Meine feste Arbeitsstelle gab mir eine gewisse Sicherheit, nicht ins finanziell Bodenlose zu fallen. Ich suchte mir eine Wohnung, richtete mich auf Geheiß meiner Kinder neu ein. Meine Ängste verschwanden langsam. Mehr und mehr bemerkte ich, dass das Alleinsein auch schöne Seiten hatte, zumal meine Freundinnen und Freunde nach wie vor zu mir hielten.

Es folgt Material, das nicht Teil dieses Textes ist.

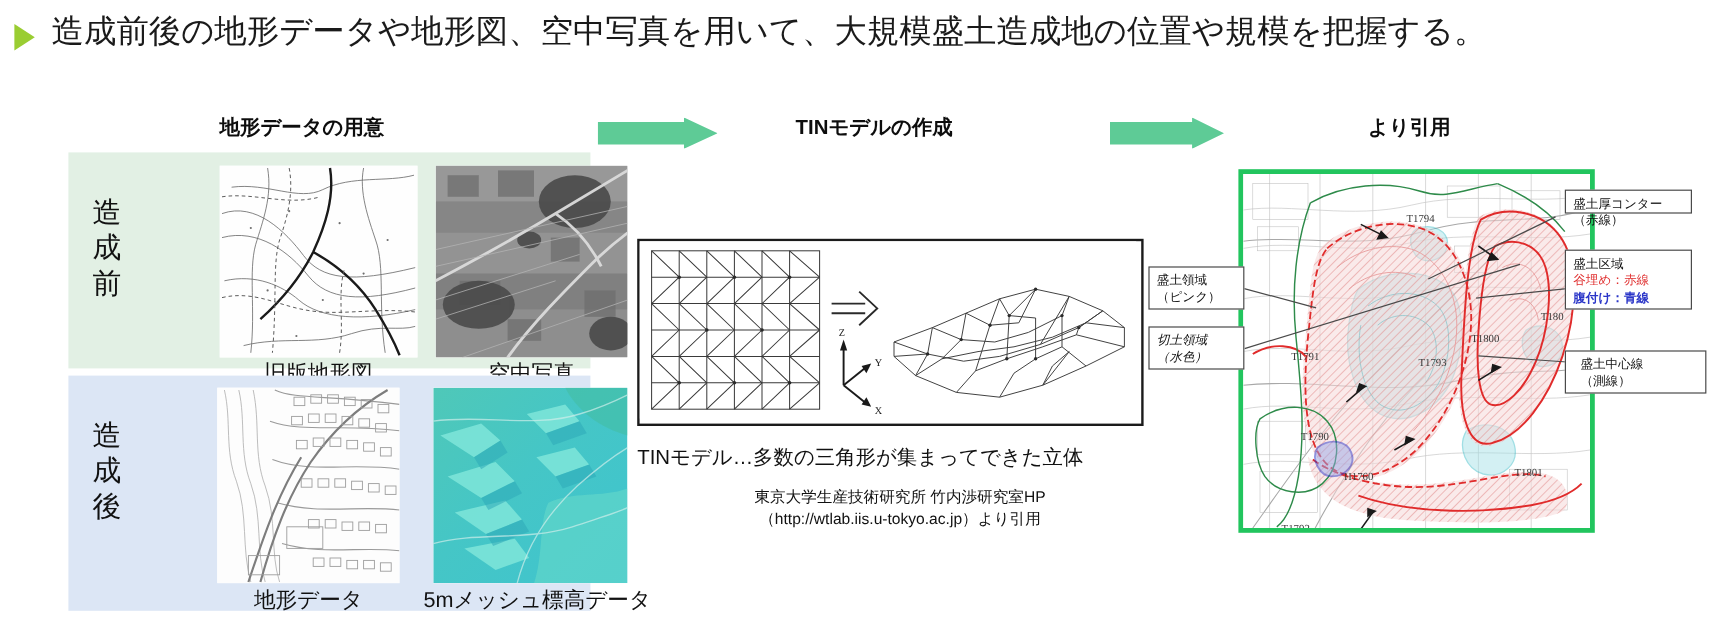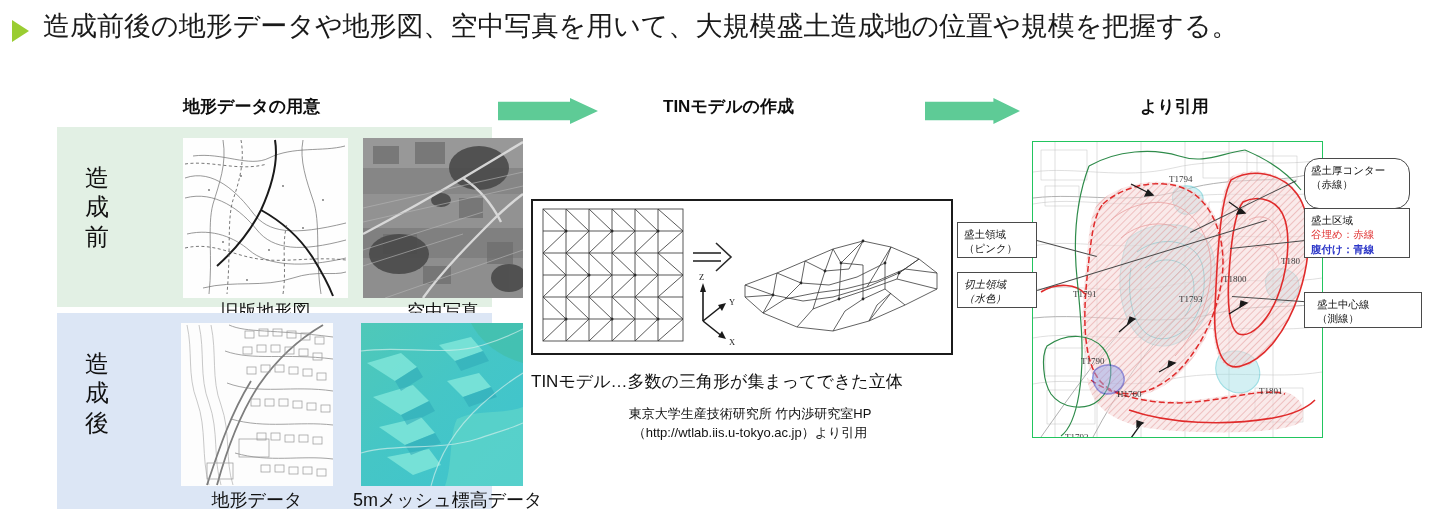"造成前" .row-label { text-align: center -> left }
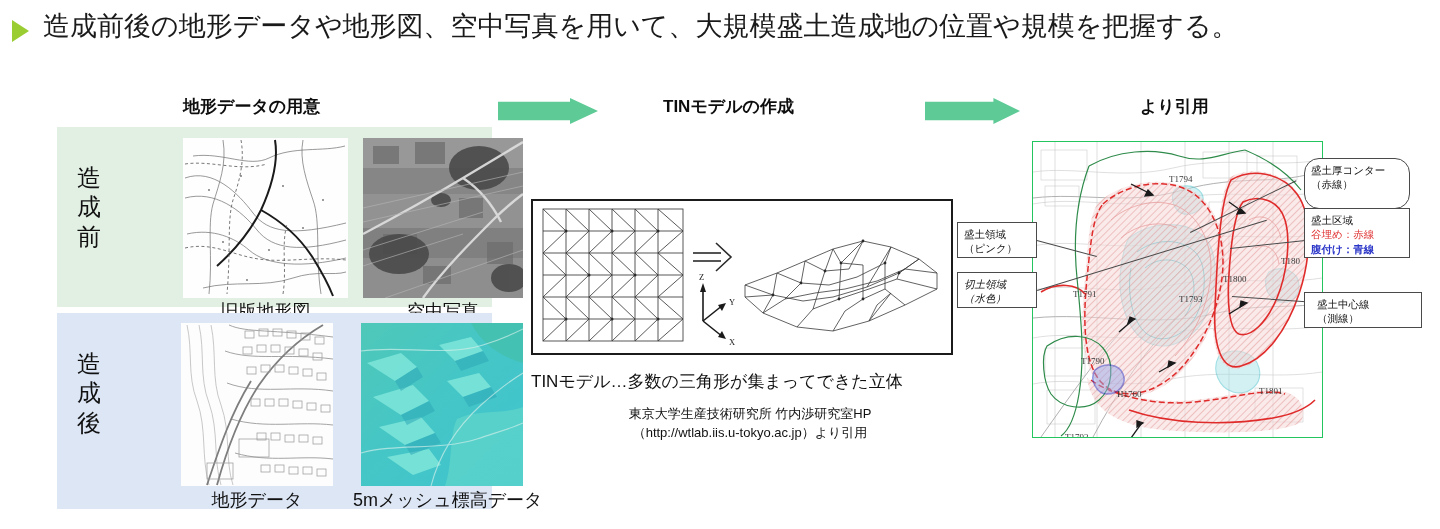"盛土厚コンター" #co-contour { border-radius: 15px -> none; height: 51px -> 20px }
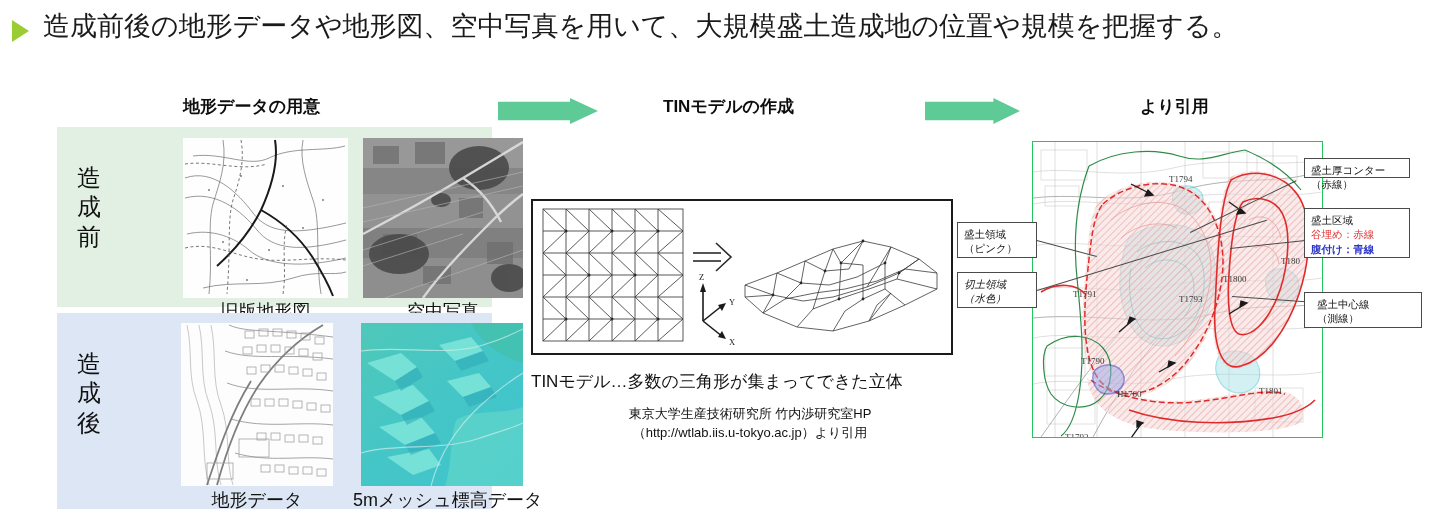"T1794" #map-box { border: 1px solid #22c55e -> 4px solid #22c55e }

Die Scheidungsauseinandersetzungen setzten mir sehr zu. Ich musste mehrere Kröten schlucken. Während einer gerichtlichen Berufungsverhandlung spürte ich die frauenfeindliche Einstellung der drei männlichen Richter sehr deutlich. Sie behandelten mich wie ein ungezogenes Mädchen. Weil ich einen Vergleichsvorschlag des Gerichtes nicht akzeptieren konnte, der mich überfordert hätte, schrie mich der vorsitzende Richter an, so dass man dieses Geschrei noch auf dem Flur hören konnte. Was blieb von dieser 33-jährigen Ehe an Positivem? Meine Kinder!

Später lernte ich meinen jetzigen Mann kennen und heiratete ihn Ende 2000. Mein Leben hat sich in jeder Hinsicht zum Guten gewendet. Mit großer Zufriedenheit kann ich auf die uns noch verbleibenden Jahre blicken. Heute frage ich mich manchmal, warum habe ich das Martyrium nicht zehn Jahre früher beendet? Dennoch, es war noch nicht zu spät. Viele Menschen haben mir geholfen, die Trennung und Scheidung zu verarbeiten. Ich bin ihnen sehr dankbar.

(Die Autorin möchte anonym bleiben. Ihr Name ist der Redaktion bekannt.)